Until recently, Warren and Buttigieg had avoided attacking each other, but lately that’s changed. Warren said Buttigieg needed to be more forthcoming about his consulting work with McKinsey. In response, Buttigieg said Warren should release more of her tax returns (she’s released 11 years’ worth) to show her work on behalf of corporations when she was a law professor.
Well, she went one better (by her telling); today she released details about her corporate work going back 30 years; her spokesperson this gave more details about what and why she was paid than tax returns would.
But that’s not how WaPo reported it:
Sen.

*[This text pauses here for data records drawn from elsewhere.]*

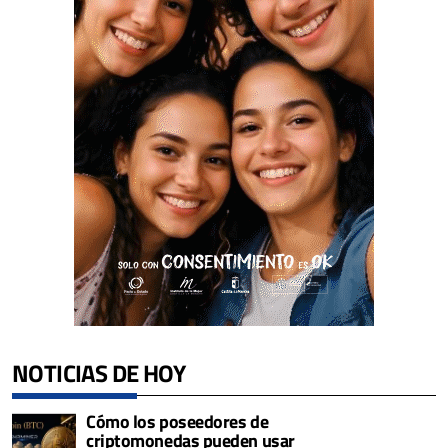
NOTICIAS DE HOY
Cómo los poseedores de
criptomonedas pueden usar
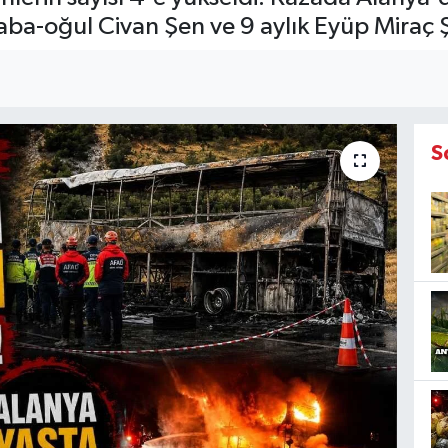
aba-oğul Civan Şen ve 9 aylık Eyüp Miraç Ş
S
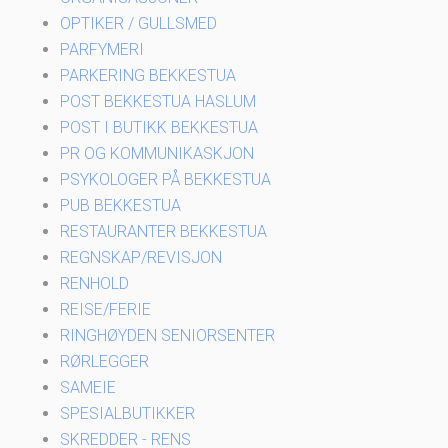
OPTIKER / GULLSMED
PARFYMERI
PARKERING BEKKESTUA
POST BEKKESTUA HASLUM
POST I BUTIKK BEKKESTUA
PR OG KOMMUNIKASKJON
PSYKOLOGER PÅ BEKKESTUA
PUB BEKKESTUA
RESTAURANTER BEKKESTUA
REGNSKAP/REVISJON
RENHOLD
REISE/FERIE
RINGHØYDEN SENIORSENTER
RØRLEGGER
SAMEIE
SPESIALBUTIKKER
SKREDDER - RENS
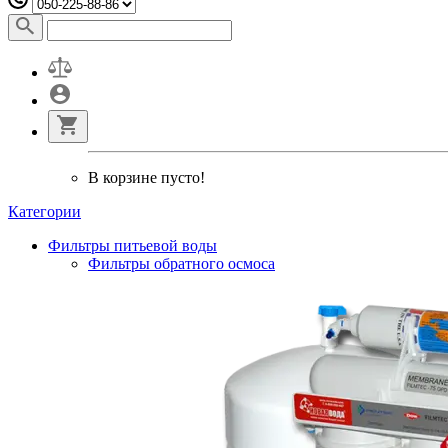
В корзине пусто!
Категории
Фильтры питьевой воды
Фильтры обратного осмоса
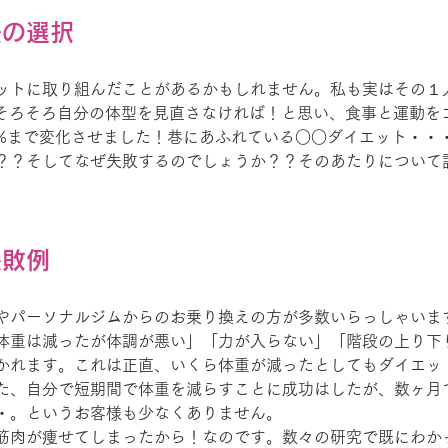
法の選択
ットに取り組んだことがあるかもしれません。私も実はその１
、そろそろ自分の体型を見直さなければ！と思い、食事と運動を
13%まで変化させました！巷にあふれている○○ダイエット・・
？？そしてなぜ失敗するのでしょうか？？そのあたりについて
失敗例
やパーソナルジムからのお乗り換えの方が多数いらっしゃいま
体重は減ったが体調が悪い」「力が入らない」「階段の上り下
かれます。これは正直、いくら体重が減ったとしてもダイエッ
た、自分で短期間で体重を減らすことに成功はしたが、数ヶ月
・。というお客様も少なくありません。
筋肉が痩せてしまったから！なのです。数々の研究で既にわか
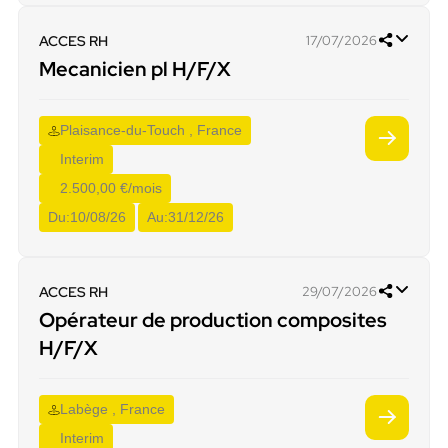
ACCES RH
17/07/2026
Mecanicien pl H/F/X
Plaisance-du-Touch , France
Interim
2.500,00 €/mois
Du:
10/08/26
Au:
31/12/26
ACCES RH
29/07/2026
Opérateur de production composites
H/F/X
Labège , France
Interim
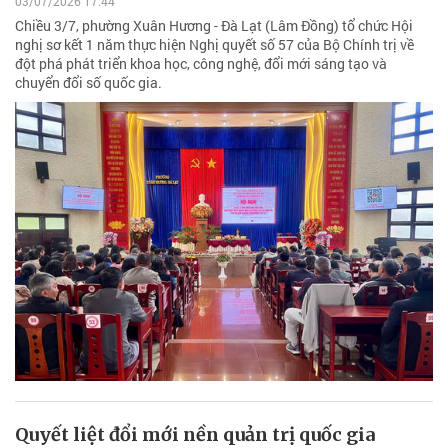
03/07/2026 17:44
Chiều 3/7, phường Xuân Hương - Đà Lạt (Lâm Đồng) tổ chức Hội
nghị sơ kết 1 năm thực hiện Nghị quyết số 57 của Bộ Chính trị về
đột phá phát triển khoa học, công nghệ, đổi mới sáng tạo và
chuyển đổi số quốc gia.
Quyết liệt đổi mới nền quản trị quốc gia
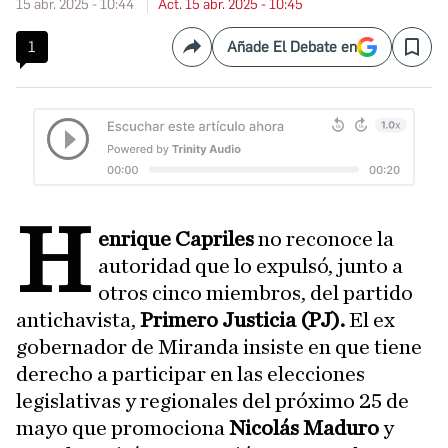
15 abr. 2025 - 10:44
Act. 15 abr. 2025 - 10:45
1
Añade El Debate en
Compartir
Save
H
enrique Capriles
no reconoce la
autoridad que lo expulsó, junto a
otros cinco miembros, del partido
antichavista,
Primero Justicia (PJ).
El ex
gobernador de Miranda insiste en que tiene
derecho a participar en las elecciones
legislativas y regionales del próximo 25 de
mayo que promociona
Nicolás Maduro
y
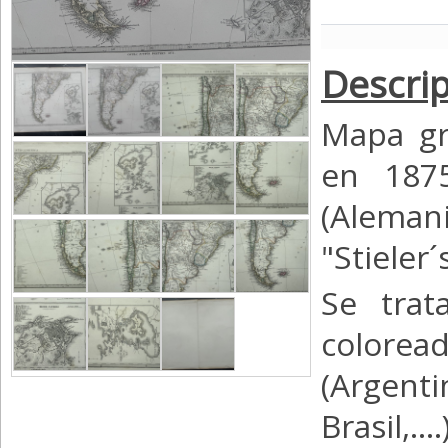
Descrip
Mapa gr
en 187
(Alemani
"Stieler
Se trat
coloread
(Argen
Brasil,.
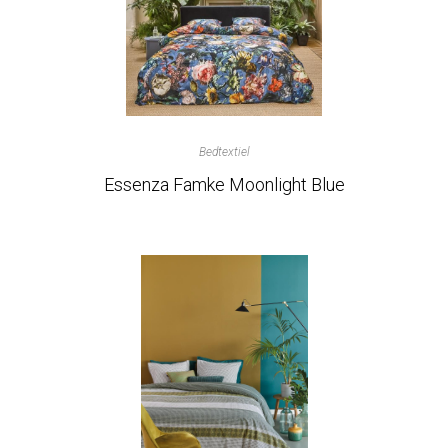
Bedtextiel
Essenza Famke Moonlight Blue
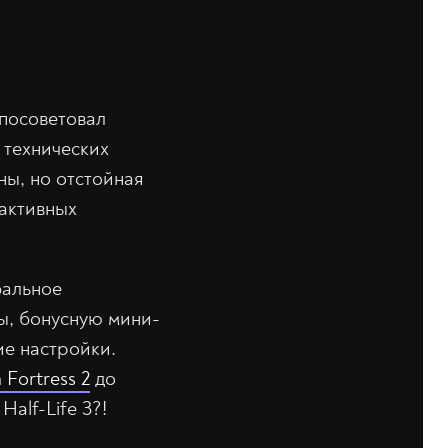
 посоветовал
 технических
ны, но отстойная
рактивных
бальное
ы, бонусную мини-
ие настройки.
 Fortress 2
до
alf-Life 3?!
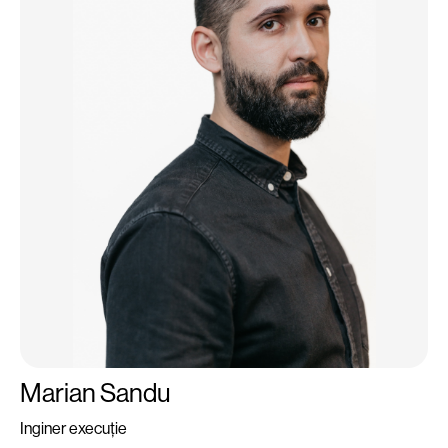
Marian Sandu
Inginer execuție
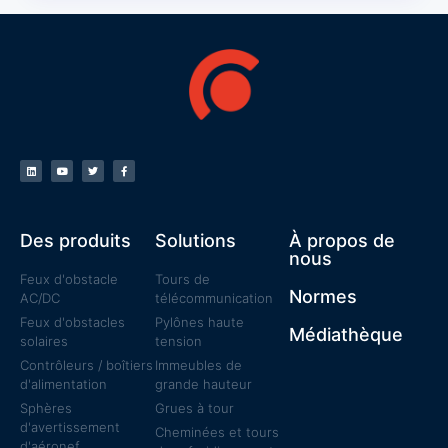
Des produits
Solutions
À propos de
nous
Feux d'obstacle
Tours de
Normes
AC/DC
télécommunication
Feux d'obstacles
Pylônes haute
Médiathèque
solaires
tension
Contrôleurs / boîtiers
Immeubles de
d'alimentation
grande hauteur
Sphères
Grues à tour
d'avertissement
Cheminées et tours
d'aéronef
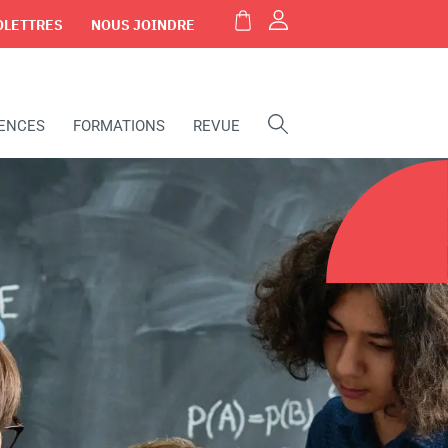
OLETTRES
NOUS JOINDRE
IENCES
FORMATIONS
REVUE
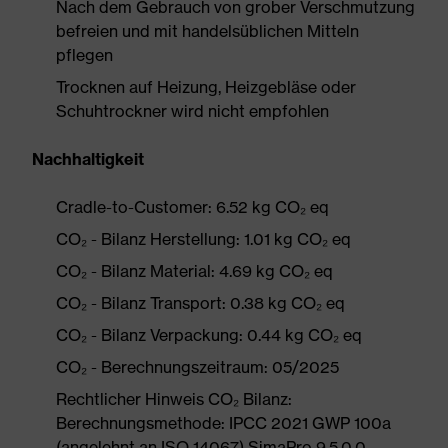
Nach dem Gebrauch von grober Verschmutzung
befreien und mit handelsüblichen Mitteln
pflegen
Trocknen auf Heizung, Heizgebläse oder
Schuhtrockner wird nicht empfohlen
Nachhaltigkeit
Cradle-to-Customer: 6.52 kg CO₂ eq
CO₂ - Bilanz Herstellung: 1.01 kg CO₂ eq
CO₂ - Bilanz Material: 4.69 kg CO₂ eq
CO₂ - Bilanz Transport: 0.38 kg CO₂ eq
CO₂ - Bilanz Verpackung: 0.44 kg CO₂ eq
CO₂ - Berechnungszeitraum: 05/2025
Rechtlicher Hinweis CO₂ Bilanz:
Berechnungsmethode: IPCC 2021 GWP 100a
(angelehnt an ISO 14067) SimaPro 9.5.0.0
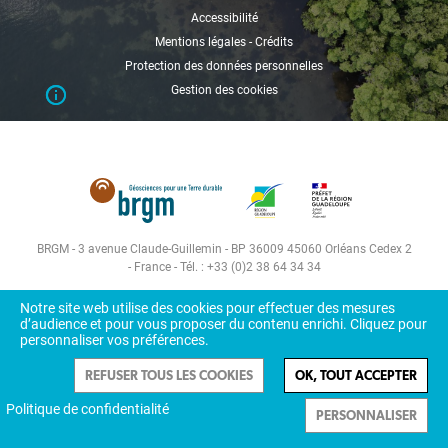
Accessibilité
Mentions légales - Crédits
Protection des données personnelles
Gestion des cookies
BRGM - 3 avenue Claude-Guillemin - BP 36009 45060 Orléans Cedex 2
- France - Tél. : +33 (0)2 38 64 34 34
Notre site web utilise des cookies pour effectuer des mesures
d’audience et pour vous proposer du contenu enrichi. Cliquez pour
personnaliser vos préférences.
REFUSER TOUS LES COOKIES
OK, TOUT ACCEPTER
Politique de confidentialité
PERSONNALISER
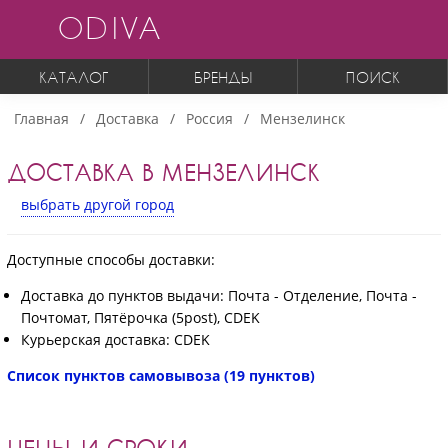
ODIVA
КАТАЛОГ
БРЕНДЫ
ПОИСК
Главная
Доставка
Россия
Мензелинск
ДОСТАВКА В МЕНЗЕЛИНСК
выбрать другой город
Доступные способы доставки:
Доставка до пунктов выдачи: Почта - Отделение, Почта -
Почтомат, Пятёрочка (5post), CDEK
Курьерская доставка: CDEK
Список пунктов самовывоза (19 пунктов)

Elizabeth Warren (D-Mass.) earned nearly $2 million working as a consultant for corporations and financial firms while she was a law professor at Harvard University, the University of Pennsylvania and other law schools, according to records her campaign abruptly released Sunday evening. [emphasis added]
It wasn’t “abrupt” — it was in response to Buttigieg’s call on Friday for her to do so. “Abrupt” sounds like she got caught and tried to sneak out a reply.
There’s more:
Her work for some of the companies doesn’t fit neatly with her current presidential campaign brand as a crusader against corporate interests.
For instance, the documents released Sunday show that Warren made about $80,000 from work she did for creditors in the energy company Enron’s bankruptcy and $20,000 as a consultant for Dow Chemical*, a company that was trying to limit the liability it faced from silicone breast implants that were made by a connected firm.
*Dow Chemical was the parent company of Dow Corning, which had filed for bankruptcy over breast implants that had made women sick. Elizabeth Warren is a nationally recognized bankruptcy expert.
I don’t see how working for creditors against Enron doesn’t fit in with her brand.
As for Dow, that’s a bit more complicated. But according to CreditSlip, a bankruptcy blog that looked into the Dow case in July after WaPo tried to say Warren was helping corporations fighting against women (Dow breast implant case spotlights Elizabeth Warren’s work helping big corporations navigate bankruptcies), it was a “nothingburger”:
Here's the properly related story in a nutshell: Senator Warren did some minimal work in support of a deal to ensure compensation for tort victims that was supported by the overwhelming majority (94%) of those tort victims and that was approved by a federal court. That’s a good thing that deserves praise, not some implicit shade. Alas, the Post doesn't bother to mention the tort victim support for the plan.
Today’s WaPo story, which is headlined: “Sen. Elizabeth Warren earned nearly $2 million consulting for corporations and financial firms, records show” didn’t mention some other points, particularly that she earned that $2 mil over a 30-year period, and that she did so by charging at or below market rates. Nor did they report the Warren campaign’s explanation that this list was more detailed than tax returns would be.
THIS IS A HIT PIECE.
AP’s story leads off with some of the details WaPo left out:
Elizabeth Warren was paid nearly $2 million for legal work stretching back three decades, her campaign disclosed Sunday night, amid calls from a top Democratic presidential rival that the Massachusetts senator should be more forthcoming about what she earned from past corporate clients.
In May, Warren released a list of close to 60 cases she worked on as an attorney going back to the 1980s. Fifteen pages of new data now shows what she was paid in nearly 40 of those — about $1.9 million.
The list includes “all the income she earned from each case that we have been able to determine from public records, Elizabeth’s personal records, and other sources,” Warren spokeswoman Kristen Orthman said.
and added that
Warren’s campaign said Sunday’s disclosure provides more information on her business income than releasing additional, past tax returns would because her tax documents don’t fully itemize earnings the same way the details it released do.
WaPo has the knives out for Warren. And not for the first time.
Disclosure: I’m supporting Warren, while Mayor Pete is about third or fourth on my list right now. (Of course, it should go without saying that I’ll support any Democrat against the Great Orange Shitgibbon.)